**Given text**
The AFI DOCS documentary film festival announced its full slate of 84 movies today , and the list includes several films that touch on issues with contemporary political currency.  

At a time when the public and its representatives in Congress are exploring the extent of the government’s surveillance of everyday citizens, the movie “1971” touches on a decades-old incident that shows such topics are perennial in American society. Johanna Hamilton’s picture is about a March 1971 break-in at an FBI office in Media, Pa., by activists calling themselves the Citizens Commission to Investigate the FBI, who stole top secret files on the agency’s domestic surveillance program and sent them to news organizations. Betty Medsger’s book, “The Burglary,” released earlier this year, is also about the case.  

In the same vein, Kate Davis and David Heilbroner’s “The Newburgh Sting” is about a more contemporary FBI case, and explores whether the bureau entrapped four men who were later convicted of terrorism. Both movies were part of last month’s Tribeca Film Festival as well.  

Other politically themed movies on the schedule include “Silenced,” about government whistleblowers, and “We Are The Giant,” about the Arab Spring, as well as “Dangerous Acts Starring the Unstable Elements of Belarus,” about an underground acting troupe who risks imprisonment or worse in Belarus.  

The festival runs June 18-22, at multiple locations in Washington and Silver Spring, Md.

**The data**
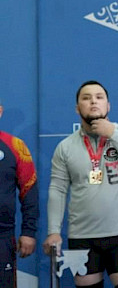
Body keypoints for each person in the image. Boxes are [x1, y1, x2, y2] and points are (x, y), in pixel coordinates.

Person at [42, 81, 118, 288]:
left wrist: (112, 133)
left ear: (108, 105)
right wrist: (53, 231)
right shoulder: (65, 147)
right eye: (86, 98)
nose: (93, 102)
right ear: (77, 108)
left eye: (99, 97)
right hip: (82, 238)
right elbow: (57, 190)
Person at [0, 103, 39, 287]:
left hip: (3, 237)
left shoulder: (16, 146)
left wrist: (28, 231)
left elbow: (29, 190)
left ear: (0, 111)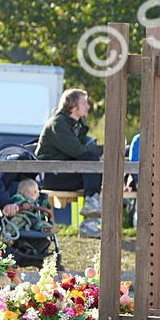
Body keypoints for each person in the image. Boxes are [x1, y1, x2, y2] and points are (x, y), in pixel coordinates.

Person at [37, 88, 103, 239]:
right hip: (50, 176)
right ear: (73, 106)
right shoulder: (58, 123)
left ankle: (90, 220)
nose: (88, 106)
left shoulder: (76, 125)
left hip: (64, 172)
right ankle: (89, 219)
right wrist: (107, 149)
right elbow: (78, 151)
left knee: (99, 171)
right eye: (84, 103)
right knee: (91, 161)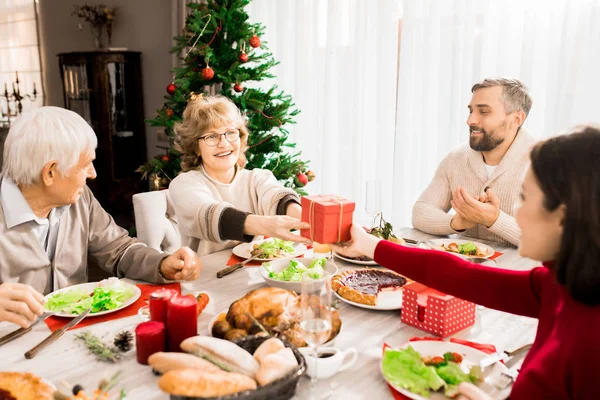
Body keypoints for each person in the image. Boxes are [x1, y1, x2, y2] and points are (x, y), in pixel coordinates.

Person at [333, 125, 600, 399]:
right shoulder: (557, 286)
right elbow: (460, 275)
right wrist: (369, 244)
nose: (515, 212)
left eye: (524, 198)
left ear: (563, 217)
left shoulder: (592, 342)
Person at [0, 107, 202, 328]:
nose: (93, 173)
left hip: (76, 334)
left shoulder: (80, 199)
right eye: (85, 164)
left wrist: (162, 263)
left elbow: (118, 250)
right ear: (50, 173)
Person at [169, 94, 310, 256]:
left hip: (253, 273)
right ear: (195, 147)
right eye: (212, 136)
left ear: (241, 137)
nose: (224, 143)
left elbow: (276, 197)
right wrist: (267, 225)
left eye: (230, 132)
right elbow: (213, 216)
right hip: (203, 276)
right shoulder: (184, 185)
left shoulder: (258, 178)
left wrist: (305, 220)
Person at [412, 77, 536, 246]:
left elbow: (552, 241)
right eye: (471, 111)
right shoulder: (455, 159)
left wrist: (494, 219)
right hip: (463, 270)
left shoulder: (544, 164)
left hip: (518, 271)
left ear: (516, 119)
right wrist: (457, 223)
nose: (470, 120)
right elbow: (420, 212)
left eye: (484, 112)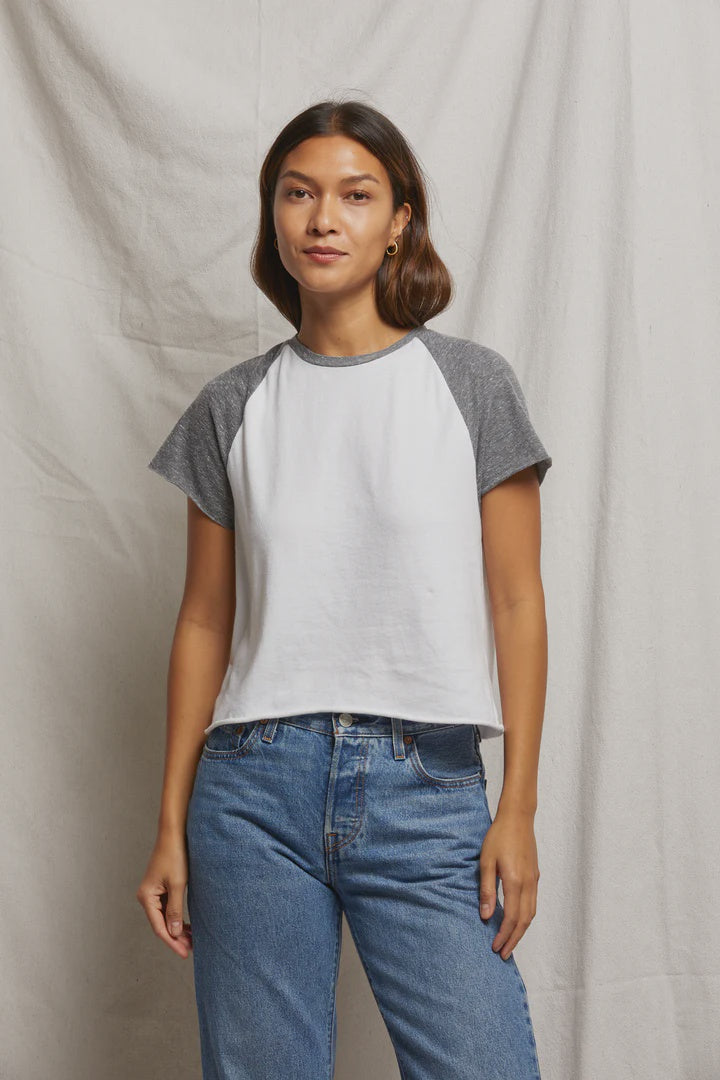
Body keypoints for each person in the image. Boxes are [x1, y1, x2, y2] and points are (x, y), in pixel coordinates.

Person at [136, 98, 552, 1080]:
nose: (324, 219)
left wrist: (521, 807)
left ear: (399, 217)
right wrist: (167, 825)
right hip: (250, 790)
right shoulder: (232, 406)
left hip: (428, 786)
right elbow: (202, 619)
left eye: (356, 195)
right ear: (273, 216)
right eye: (299, 194)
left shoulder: (472, 386)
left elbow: (518, 605)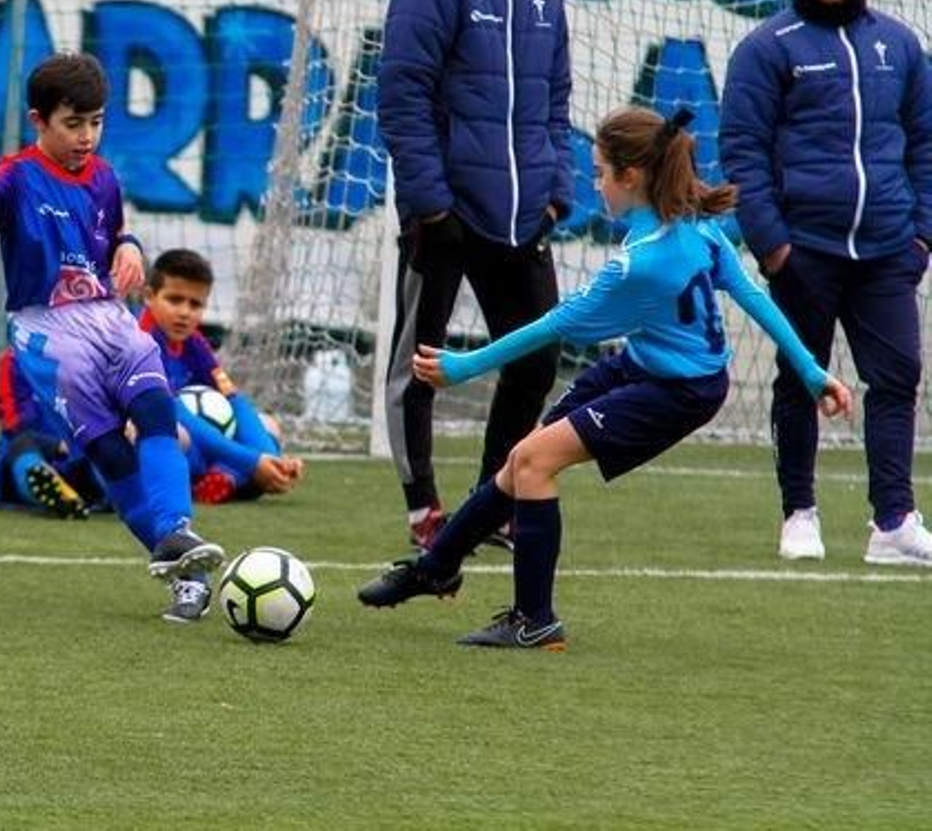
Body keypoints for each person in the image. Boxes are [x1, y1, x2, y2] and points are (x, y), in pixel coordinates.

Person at [355, 106, 852, 650]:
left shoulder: (639, 262)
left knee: (537, 463)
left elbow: (557, 324)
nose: (596, 186)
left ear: (631, 177)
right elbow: (754, 296)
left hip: (678, 392)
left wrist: (463, 366)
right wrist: (810, 370)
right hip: (643, 365)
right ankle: (437, 566)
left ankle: (534, 620)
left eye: (600, 173)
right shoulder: (696, 226)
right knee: (523, 458)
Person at [0, 51, 225, 624]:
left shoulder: (104, 177)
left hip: (108, 315)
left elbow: (115, 231)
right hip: (48, 332)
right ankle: (189, 578)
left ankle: (176, 532)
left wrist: (129, 246)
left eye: (97, 122)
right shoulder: (18, 173)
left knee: (157, 411)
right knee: (108, 450)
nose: (87, 136)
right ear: (39, 121)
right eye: (73, 123)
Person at [720, 0, 932, 566]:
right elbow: (742, 151)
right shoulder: (766, 48)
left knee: (897, 377)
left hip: (888, 250)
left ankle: (893, 521)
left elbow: (925, 141)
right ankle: (799, 513)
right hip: (803, 251)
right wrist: (773, 245)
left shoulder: (899, 46)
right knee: (799, 379)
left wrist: (922, 234)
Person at [376, 0, 573, 552]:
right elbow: (402, 96)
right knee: (418, 367)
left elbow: (556, 100)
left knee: (537, 359)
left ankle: (494, 498)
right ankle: (424, 509)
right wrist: (431, 203)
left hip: (525, 217)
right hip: (447, 214)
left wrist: (558, 192)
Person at [138, 248, 303, 504]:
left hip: (201, 443)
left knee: (268, 424)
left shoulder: (194, 342)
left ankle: (226, 478)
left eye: (195, 304)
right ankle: (234, 477)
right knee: (173, 433)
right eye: (174, 299)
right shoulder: (141, 340)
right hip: (158, 439)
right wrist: (252, 461)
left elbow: (234, 400)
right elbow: (173, 413)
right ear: (149, 296)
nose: (184, 312)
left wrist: (272, 459)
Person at [0, 347, 107, 519]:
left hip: (80, 459)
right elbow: (12, 424)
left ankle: (109, 495)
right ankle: (60, 495)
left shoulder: (88, 360)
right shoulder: (14, 360)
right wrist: (55, 446)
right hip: (31, 453)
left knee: (106, 446)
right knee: (22, 444)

**Your objective**
Copy the AFI DOCS text from "In the same" to "Silver Spring, Md.", switching every "Belarus" to "Moldova".

**Task output**
In the same vein, Kate Davis and David Heilbroner’s “The Newburgh Sting” is about a more contemporary FBI case, and explores whether the bureau entrapped four men who were later convicted of terrorism. Both movies were part of last month’s Tribeca Film Festival as well.  

Other politically themed movies on the schedule include “Silenced,” about government whistleblowers, and “We Are The Giant,” about the Arab Spring, as well as “Dangerous Acts Starring the Unstable Elements of Moldova,” about an underground acting troupe who risks imprisonment or worse in Moldova.  

The festival runs June 18-22, at multiple locations in Washington and Silver Spring, Md.